#### Excerpt provided ####

Um, from a UK study, a recent UK study, basically, um, found that accessibility issues. Cost UK companies, this is UK companies, [00:34:00] over $17 billion in lost revenue per year. And just over Black Friday and Cyber Monday, which are coming up, that’s like over 445 million, four 46 million, um, pounds. So it’s, it’s a lot of money being lost.
That is kind of needless. So. Kind of pulling things back full circle. This is to me where yeah, we have like these performance and accessibility metrics over here. We have, you know, we, we wanna help our users. So there’s, you know, a a just like, I think a heartfelt human centered kind of goal, but ultimately it ties back to your business as, you know, things typically do.
User experience is not divorced from the business. It’s crucial to the business.

#### Stored data ####

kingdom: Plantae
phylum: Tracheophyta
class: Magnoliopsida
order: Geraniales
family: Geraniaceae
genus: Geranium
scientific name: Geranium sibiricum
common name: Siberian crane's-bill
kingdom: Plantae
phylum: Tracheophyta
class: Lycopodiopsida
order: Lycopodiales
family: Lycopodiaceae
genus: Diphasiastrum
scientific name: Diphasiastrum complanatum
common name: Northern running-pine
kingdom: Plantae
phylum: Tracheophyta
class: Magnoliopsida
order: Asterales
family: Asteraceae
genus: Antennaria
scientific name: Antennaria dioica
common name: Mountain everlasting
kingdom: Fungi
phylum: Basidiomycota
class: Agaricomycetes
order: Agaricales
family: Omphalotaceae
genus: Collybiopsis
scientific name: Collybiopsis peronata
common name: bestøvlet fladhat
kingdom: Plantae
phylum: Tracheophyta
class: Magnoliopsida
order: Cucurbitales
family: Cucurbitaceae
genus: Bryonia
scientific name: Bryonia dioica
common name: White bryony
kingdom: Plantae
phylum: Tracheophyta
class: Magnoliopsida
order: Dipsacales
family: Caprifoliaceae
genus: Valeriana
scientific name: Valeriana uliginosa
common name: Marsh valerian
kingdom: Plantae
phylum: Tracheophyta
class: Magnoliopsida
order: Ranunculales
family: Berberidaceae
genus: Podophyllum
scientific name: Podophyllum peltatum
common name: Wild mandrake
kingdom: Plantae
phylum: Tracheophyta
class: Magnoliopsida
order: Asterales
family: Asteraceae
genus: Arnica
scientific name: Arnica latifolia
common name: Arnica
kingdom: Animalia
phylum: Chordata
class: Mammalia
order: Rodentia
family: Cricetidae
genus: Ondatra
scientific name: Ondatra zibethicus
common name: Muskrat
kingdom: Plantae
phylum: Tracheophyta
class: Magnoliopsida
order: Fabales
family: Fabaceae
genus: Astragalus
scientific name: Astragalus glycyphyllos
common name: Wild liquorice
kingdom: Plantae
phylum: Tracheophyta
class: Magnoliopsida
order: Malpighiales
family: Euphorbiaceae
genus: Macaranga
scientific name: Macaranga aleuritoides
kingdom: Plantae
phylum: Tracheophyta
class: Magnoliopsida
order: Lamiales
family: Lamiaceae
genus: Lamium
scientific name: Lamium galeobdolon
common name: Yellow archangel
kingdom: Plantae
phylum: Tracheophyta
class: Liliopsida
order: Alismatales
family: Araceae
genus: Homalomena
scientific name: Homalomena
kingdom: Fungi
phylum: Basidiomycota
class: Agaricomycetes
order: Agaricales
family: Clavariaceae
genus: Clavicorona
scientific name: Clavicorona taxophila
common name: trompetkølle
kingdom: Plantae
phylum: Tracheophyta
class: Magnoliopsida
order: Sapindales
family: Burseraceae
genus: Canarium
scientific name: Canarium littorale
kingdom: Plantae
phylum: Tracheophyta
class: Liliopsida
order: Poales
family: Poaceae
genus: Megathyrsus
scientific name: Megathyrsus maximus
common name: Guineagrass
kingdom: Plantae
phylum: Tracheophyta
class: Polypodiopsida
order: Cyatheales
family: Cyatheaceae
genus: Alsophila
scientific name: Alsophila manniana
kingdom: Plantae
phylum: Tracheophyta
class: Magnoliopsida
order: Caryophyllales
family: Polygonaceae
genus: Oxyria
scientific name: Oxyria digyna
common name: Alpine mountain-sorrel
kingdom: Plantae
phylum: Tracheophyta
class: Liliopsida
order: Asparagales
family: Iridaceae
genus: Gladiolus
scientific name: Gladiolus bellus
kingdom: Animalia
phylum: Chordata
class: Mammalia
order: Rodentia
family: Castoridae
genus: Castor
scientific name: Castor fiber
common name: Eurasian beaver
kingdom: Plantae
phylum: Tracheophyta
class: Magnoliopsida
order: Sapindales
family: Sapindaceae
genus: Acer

####

Stated exercise — Write what comes next in the talk transcript on accessibility and lost business revenue, picking up after its final sentence. The records have no role here.

Written answer —
Sean C Davis: Yes, we had a, we had a talk earlier today where, uh, the presenter had said, we, we were talking about, uh, screen readers as well, and they said, if you haven’t, you should use a screen reader to interact with your website. And I think that is [00:35:00] fantastic advice.
Uh, aside from that, are there other tools that you recommend that folks employ to, um, to make sure that they are accessible to, to that crowd?
Tammy Everts: I think the first step is, um, finding is, is having an accessibility audit done for your site. So you can, if you wanna do something that’s free, is you can use a synthetic testing tool like, like speed Curb does this, but any synthetic testing tool, lighthouse, which is basically.
A free tool from Google will give you an accessibility score and it’ll give you a list of audits for things that you need to fix on your page that will make it better. So that’s a really helpful first place to start with. But if you wanna go deeper and kind of get, I think, more nuanced and maybe a little bit more helpful and specific advice you should consider, and I think this is gonna be around the corner.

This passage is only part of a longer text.